Tracing evolutionary pathways of bar-driven quenching in local Universe disc galaxies
D Renu, Smitha Subramanian, Koshy George
TLDR
This study traces bar-driven quenching in local disc galaxies, identifying an intermediate evolutionary stage before complete inner region quenching.
Key contributions
- Studied 12 nearby barred galaxies with centrally quenched inner regions but residual central emission.
- Found diverse central ionization mechanisms, including ongoing star formation and LINER-like activity.
- UV-optical maps show redder bulge/bar regions with older stars and bluer, star-forming discs.

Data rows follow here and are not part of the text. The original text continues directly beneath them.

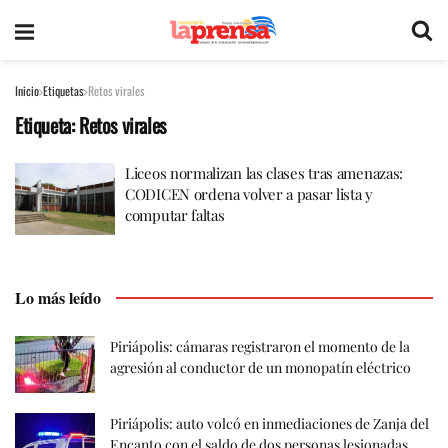
Inicio
Etiquetas
Retos virales
Etiqueta:
Retos virales
Liceos normalizan las clases tras amenazas:
CODICEN ordena volver a pasar lista y
computar faltas
Lo más leído
Piriápolis: cámaras registraron el momento de la
agresión al conductor de un monopatín eléctrico
Piriápolis: auto volcó en inmediaciones de Zanja del
Encanto con el saldo de dos personas lesionadas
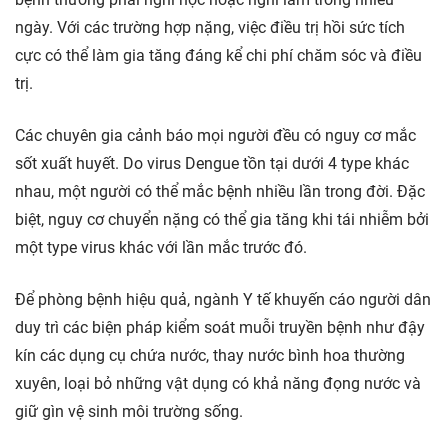
ngày. Với các trường hợp nặng, việc điều trị hồi sức tích
cực có thể làm gia tăng đáng kể chi phí chăm sóc và điều
trị.
Các chuyên gia cảnh báo mọi người đều có nguy cơ mắc
sốt xuất huyết. Do virus Dengue tồn tại dưới 4 type khác
nhau, một người có thể mắc bệnh nhiều lần trong đời. Đặc
biệt, nguy cơ chuyển nặng có thể gia tăng khi tái nhiễm bởi
một type virus khác với lần mắc trước đó.
Để phòng bệnh hiệu quả, ngành Y tế khuyến cáo người dân
duy trì các biện pháp kiểm soát muỗi truyền bệnh như đậy
kín các dụng cụ chứa nước, thay nước bình hoa thường
xuyên, loại bỏ những vật dụng có khả năng đọng nước và
giữ gìn vệ sinh môi trường sống.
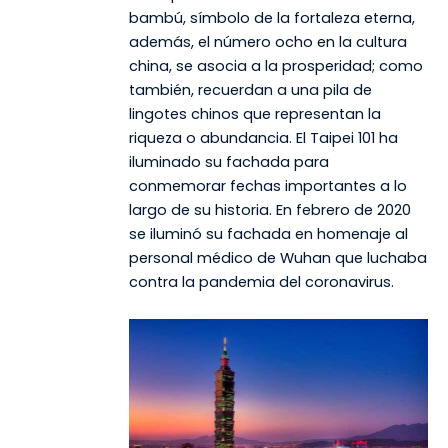
bambú, símbolo de la fortaleza eterna,
además, el número ocho en la cultura
china, se asocia a la prosperidad; como
también, recuerdan a una pila de
lingotes chinos que representan la
riqueza o abundancia. El Taipei 101 ha
iluminado su fachada para
conmemorar fechas importantes a lo
largo de su historia. En febrero de 2020
se iluminó su fachada en homenaje al
personal médico de Wuhan que luchaba
contra la pandemia del coronavirus.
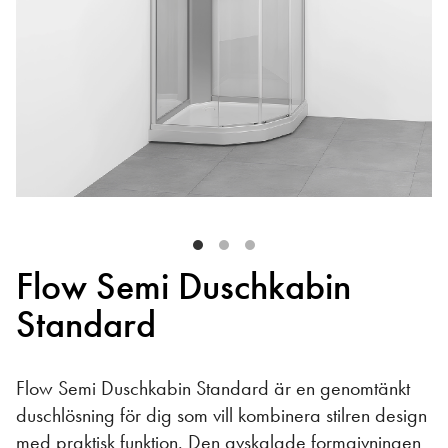
Flow Semi Duschkabin
Standard
Flow Semi Duschkabin Standard är en genomtänkt
duschlösning för dig som vill kombinera stilren design
med praktisk funktion. Den avskalade formgivningen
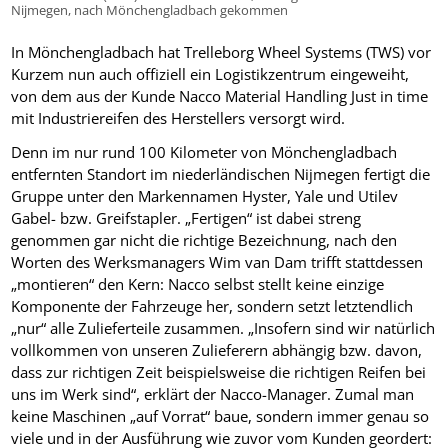
Nijmegen, nach Mönchengladbach gekommen
In Mönchengladbach hat Trelleborg Wheel Systems (TWS) vor
Kurzem nun auch offiziell ein Logistikzentrum eingeweiht,
von dem aus der Kunde Nacco Material Handling Just in time
mit Industriereifen des Herstellers versorgt wird.
Denn im nur rund 100 Kilometer von Mönchengladbach
entfernten Standort im niederländischen Nijmegen fertigt die
Gruppe unter den Markennamen Hyster, Yale und Utilev
Gabel- bzw. Greifstapler. „Fertigen“ ist dabei streng
genommen gar nicht die richtige Bezeichnung, nach den
Worten des Werksmanagers Wim van Dam trifft stattdessen
„montieren“ den Kern: Nacco selbst stellt keine einzige
Komponente der Fahrzeuge her, sondern setzt letztendlich
„nur“ alle Zulieferteile zusammen. „Insofern sind wir natürlich
vollkommen von unseren Zulieferern abhängig bzw. davon,
dass zur richtigen Zeit beispielsweise die richtigen Reifen bei
uns im Werk sind“, erklärt der Nacco-Manager. Zumal man
keine Maschinen „auf Vorrat“ baue, sondern immer genau so
viele und in der Ausführung wie zuvor vom Kunden geordert:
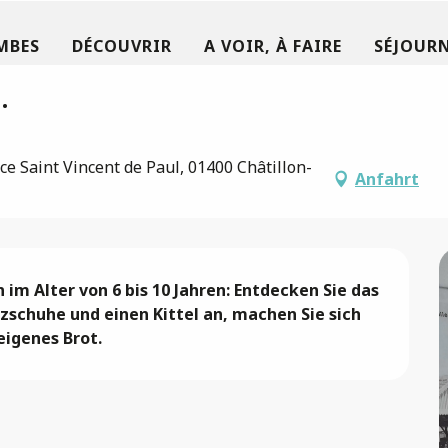
MBES
DÉCOUVRIR
A VOIR, À FAIRE
SÉJOURN
.
ce Saint Vincent de Paul, 01400 Châtillon-
Anfahrt
m Alter von 6 bis 10 Jahren: Entdecken Sie das 
zschuhe und einen Kittel an, machen Sie sich 
eigenes Brot.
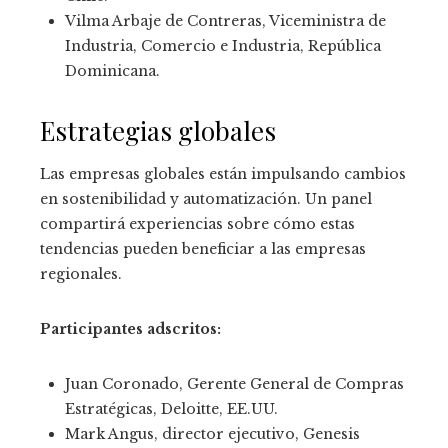
Vilma Arbaje de Contreras, Viceministra de
Industria, Comercio e Industria, República
Dominicana.
Estrategias globales
Las empresas globales están impulsando cambios
en sostenibilidad y automatización. Un panel
compartirá experiencias sobre cómo estas
tendencias pueden beneficiar a las empresas
regionales.
Participantes adscritos:
Juan Coronado, Gerente General de Compras
Estratégicas, Deloitte, EE.UU.
Mark Angus, director ejecutivo, Genesis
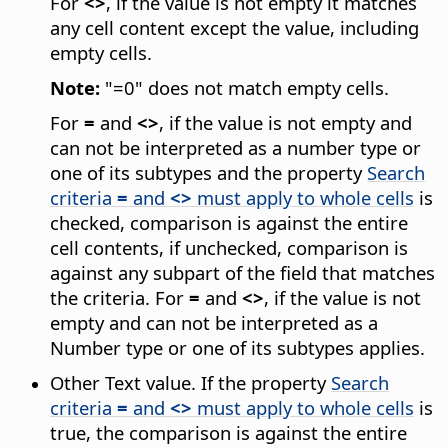
For
<>
, if the value is not empty it matches
any cell content except the value, including
empty cells.
Note:
"=0" does not match empty cells.
For
=
and
<>
, if the value is not empty and
can not be interpreted as a number type or
one of its subtypes and the property
Search
criteria
=
and
<>
must apply to whole cells
is
checked, comparison is against the entire
cell contents, if unchecked, comparison is
against any subpart of the field that matches
the criteria. For
=
and
<>
, if the value is not
empty and can not be interpreted as a
Number type or one of its subtypes applies.
Other Text value. If the property
Search
criteria
=
and
<>
must apply to whole cells
is
true, the comparison is against the entire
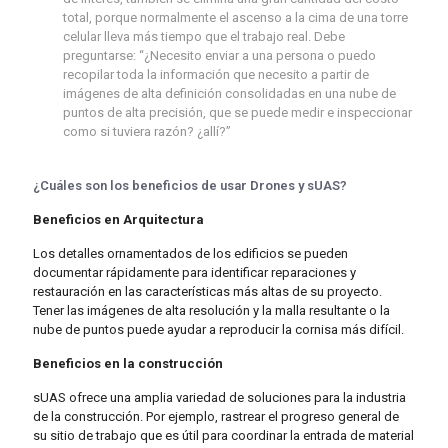
total, porque normalmente el ascenso a la cima de una torre
celular lleva más tiempo que el trabajo real. Debe
preguntarse: “¿Necesito enviar a una persona o puedo
recopilar toda la información que necesito a partir de
imágenes de alta definición consolidadas en una nube de
puntos de alta precisión, que se puede medir e inspeccionar
como si tuviera razón? ¿allí?”
¿Cuáles son los beneficios de usar Drones y sUAS?
Beneficios en Arquitectura
Los detalles ornamentados de los edificios se pueden
documentar rápidamente para identificar reparaciones y
restauración en las características más altas de su proyecto.
Tener las imágenes de alta resolución y la malla resultante o la
nube de puntos puede ayudar a reproducir la cornisa más difícil.
Beneficios en la construcción
sUAS ofrece una amplia variedad de soluciones para la industria
de la construcción. Por ejemplo, rastrear el progreso general de
su sitio de trabajo que es útil para coordinar la entrada de material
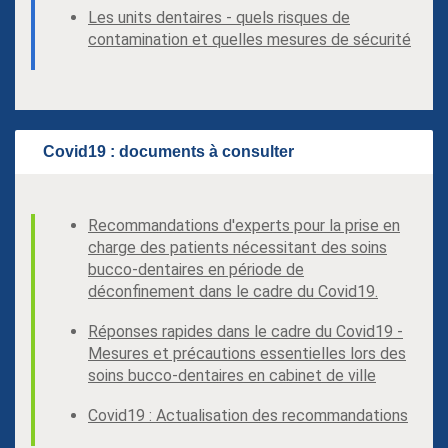
Les units dentaires - quels risques de
contamination et quelles mesures de sécurité
Covid19 : documents à consulter
Recommandations d'experts pour la prise en
charge des patients nécessitant des soins
bucco-dentaires en période de
déconfinement dans le cadre du Covid19.
Réponses rapides dans le cadre du Covid19 -
Mesures et précautions essentielles lors des
soins bucco-dentaires en cabinet de ville
Covid19 : Actualisation des recommandations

- Identified these galaxies as an intermediate stage in bar-driven quenching, preceding full inner region quiescence.
Why it matters
This paper provides crucial insights into the evolutionary pathway of bar-driven quenching in disc galaxies. By identifying an intermediate stage, it helps clarify how galactic bars regulate star formation and contribute to galaxy evolution.
Original Abstract
Bars play an integral role in regulating star formation (SF) in spiral galaxies, from triggering central starbursts to driving quenching. The diverse SF morphologies observed in local barred galaxies reflect different evolutionary stages of the bar, motivating studies across these stages. Here we study 12 nearby barred galaxies (z=0.01-0.06) identified as centrally quenched galaxies (having extended star-forming discs but quenched inner regions) by leveraging the differences in SFRs between the MPA-JHU and GSWLC catalogues. However, they exhibit residual central emission in the SDSS 3" fibre spectral region. Emission line analysis shows that this emission originates from either ongoing SF or LINER-like activity, suggesting diverse central ionization mechanisms. Using spatially resolved UV-optical colour maps from SDSS (r-band) and GALEX (FUV and NUV band) imaging data, we find that discs are star-forming and bluer in colour (NUV-r < 4 mag) while the bulge and bar regions are systematically redder (NUV-r > 4 mag) and dominated by older stellar populations. The NUV-r radial colour profiles show a clear transition from red to blue colours at the bar end with a corresponding median stellar age of ~ 1 Gyr. Compared to fully centrally quenched barred galaxies from our earlier work which lack SDSS fibre emission, these galaxies remain systematically bluer at similar radii, despite showing NUV-r > 4 mag inside the bar suggesting an intermediate stage in bar-driven quenching. We also estimate black hole masses associated with kinetic-mode AGN feedback and find them below the threshold (logM_BH < 8.0). Adding this with the presence of pseudo bulges, our results support bars as the primary drivers of quenching, with these galaxies representing an evolutionary phase just before their inner regions are completely quenched.